Financial services CIOs are the most pressurized of all and so particularly prone to burnout, says Cathy Allen, chief executive of The Santa Fe Group consultancy in Santa Fe, N.M. Relative to other industries, banking "still has a ways to go" for work/life balance, she adds.
Allen's advice to bank CIOs is to take a sabbatical, the theme of her forthcoming book. Allen practices what she preaches, having taken two sabbaticals over an illustrious career as a banker, consultant, and founder and former CEO of the Banking Industry Technology Secretariat (BITS).
The new book, "Reboot Your Life: How Taking Time Off From Work Will Enhance Your Personal and Professional Life," is expected to be released next year. It's authored by a foursome that has dubbed itself "The Sabbatical Sisters" — Allen and coauthors Jaye Smith, CEO, Breakwater Consulting; Nancy Bearg, a security expert; and Rita Foley, a career coach.
The Sisters are members of a female executives networking group, and the book was conceived at one of their retreats. "We all talked about taking sabbaticals and the need to be able to reflect on what you want," Allen recalls.
Allen's latest sabbatical was largely spent working on the book, she admits with a laugh. But time to oneself is less about hibernation and more about creation — tuning in to what you want in your life and what can best contribute to your job, she suggests.
Replenished workers are better workers, Allen says, which is why she contends that even in the midst of the financial maelstrom, employers should offer sabbaticals. "You might say it's the worst time for a sabbatical. We're saying it's one of the best times," Allen comments. "Of the people you have left, you've got to have them as creative as possible."
Employees actually fear taking sabbaticals more than companies fear offering them, according to Allen. Even paid sabbaticals might leave employees anxious that their positions could be in jeopardy, she says.
For many, the worry is financial. "People say, 'I wish I could do that.' Some are feeling trapped — they've got mortgages and babies, and they say, 'There's just no way,'" Allen relates.
"The fear on the company's side is [that employees] might not come back," Allen adds. But in fact, she says, "Of every company that was supportive of sabbaticals, the employees went back." At a company such as Intel, which offers employees a paid three-month sabbatical every seven years, it's a great draw, Allen notes.

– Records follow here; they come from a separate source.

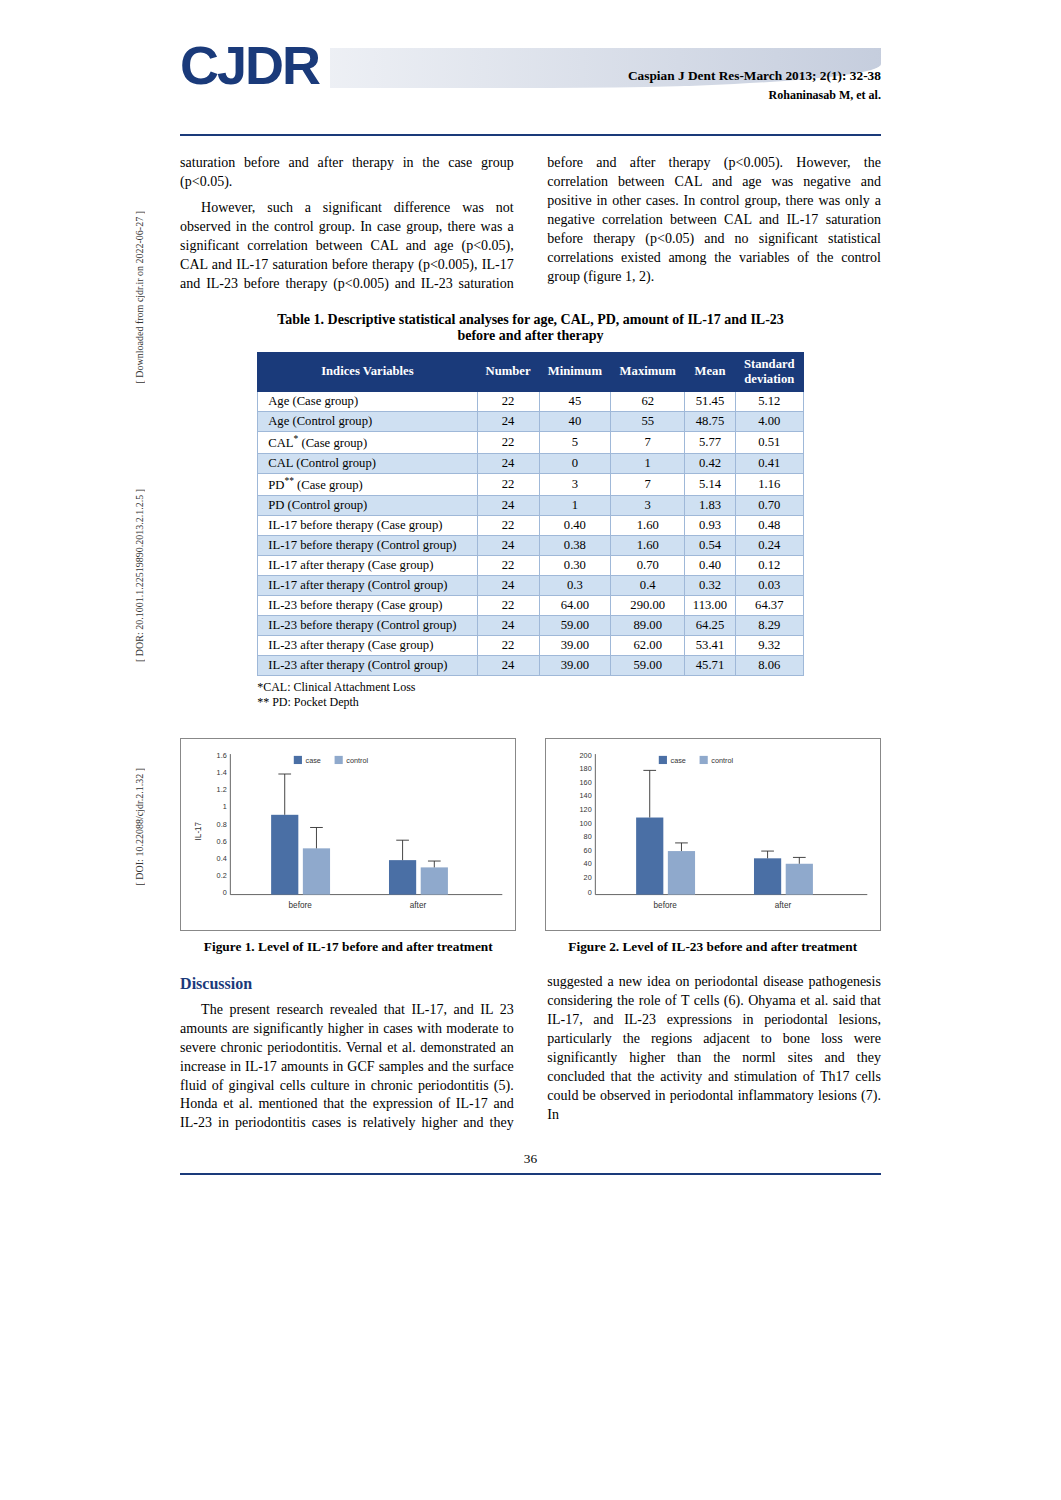[ Downloaded from cjdr.ir on 2022-06-27 ]
[ DOR: 20.1001.1.22519890.2013.2.1.2.5 ]
[ DOI: 10.22088/cjdr.2.1.32 ]
CJDR
Caspian J Dent Res-March 2013; 2(1): 32-38
Rohaninasab M, et al.
saturation before and after therapy in the case group (p<0.05).
However, such a significant difference was not observed in the control group. In case group, there was a significant correlation between CAL and age (p<0.05), CAL and IL-17 saturation before therapy (p<0.005), IL-17 and IL-23 before therapy (p<0.005) and IL-23 saturation before and after therapy (p<0.005). However, the correlation between CAL and age was negative and positive in other cases. In control group, there was only a negative correlation between CAL and IL-17 saturation before therapy (p<0.05) and no significant statistical correlations existed among the variables of the control group (figure 1, 2).
Table 1. Descriptive statistical analyses for age, CAL, PD, amount of IL-17 and IL-23 before and after therapy
| Indices Variables | Number | Minimum | Maximum | Mean | Standard deviation |
| --- | --- | --- | --- | --- | --- |
| Age (Case group) | 22 | 45 | 62 | 51.45 | 5.12 |
| Age (Control group) | 24 | 40 | 55 | 48.75 | 4.00 |
| CAL * (Case group) | 22 | 5 | 7 | 5.77 | 0.51 |
| CAL (Control group) | 24 | 0 | 1 | 0.42 | 0.41 |
| PD ** (Case group) | 22 | 3 | 7 | 5.14 | 1.16 |
| PD (Control group) | 24 | 1 | 3 | 1.83 | 0.70 |
| IL-17 before therapy (Case group) | 22 | 0.40 | 1.60 | 0.93 | 0.48 |
| IL-17 before therapy (Control group) | 24 | 0.38 | 1.60 | 0.54 | 0.24 |
| IL-17 after therapy (Case group) | 22 | 0.30 | 0.70 | 0.40 | 0.12 |
| IL-17 after therapy (Control group) | 24 | 0.3 | 0.4 | 0.32 | 0.03 |
| IL-23 before therapy (Case group) | 22 | 64.00 | 290.00 | 113.00 | 64.37 |
| IL-23 before therapy (Control group) | 24 | 59.00 | 89.00 | 64.25 | 8.29 |
| IL-23 after therapy (Case group) | 22 | 39.00 | 62.00 | 53.41 | 9.32 |
| IL-23 after therapy (Control group) | 24 | 39.00 | 59.00 | 45.71 | 8.06 |
*CAL: Clinical Attachment Loss
** PD: Pocket Depth
1.6 1.4 1.2 1 0.8 0.6 0.4 0.2 0 IL-17 case control before after
Figure 1. Level of IL-17 before and after treatment
200 180 160 140 120 100 80 60 40 20 0 case control before after
Figure 2. Level of IL-23 before and after treatment
Discussion
The present research revealed that IL-17, and IL 23 amounts are significantly higher in cases with moderate to severe chronic periodontitis. Vernal et al. demonstrated an increase in IL-17 amounts in GCF samples and the surface fluid of gingival cells culture in chronic periodontitis (5). Honda et al. mentioned that the expression of IL-17 and IL-23 in periodontitis cases is relatively higher and they suggested a new idea on periodontal disease pathogenesis considering the role of T cells (6). Ohyama et al. said that IL-17, and IL-23 expressions in periodontal lesions, particularly the regions adjacent to bone loss were significantly higher than the norml sites and they concluded that the activity and stimulation of Th17 cells could be observed in periodontal inflammatory lesions (7). In
36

The Sabbatical Sisters expect to confirm at least 50 companies that offer paid sabbaticals — most are service firms, some financial. Even on unpaid sabbaticals, "All offered some compensation, such as a continuation of medical insurance or 401(k) contributions," Allen says. "Sabbaticals outside of academia are quite new," she continues. In the business world a sabbatical is typically three months, sometimes one. Among 125 individuals interviewed for the book who took sabbaticals were a top executive at Northern Trust and a commodities trader.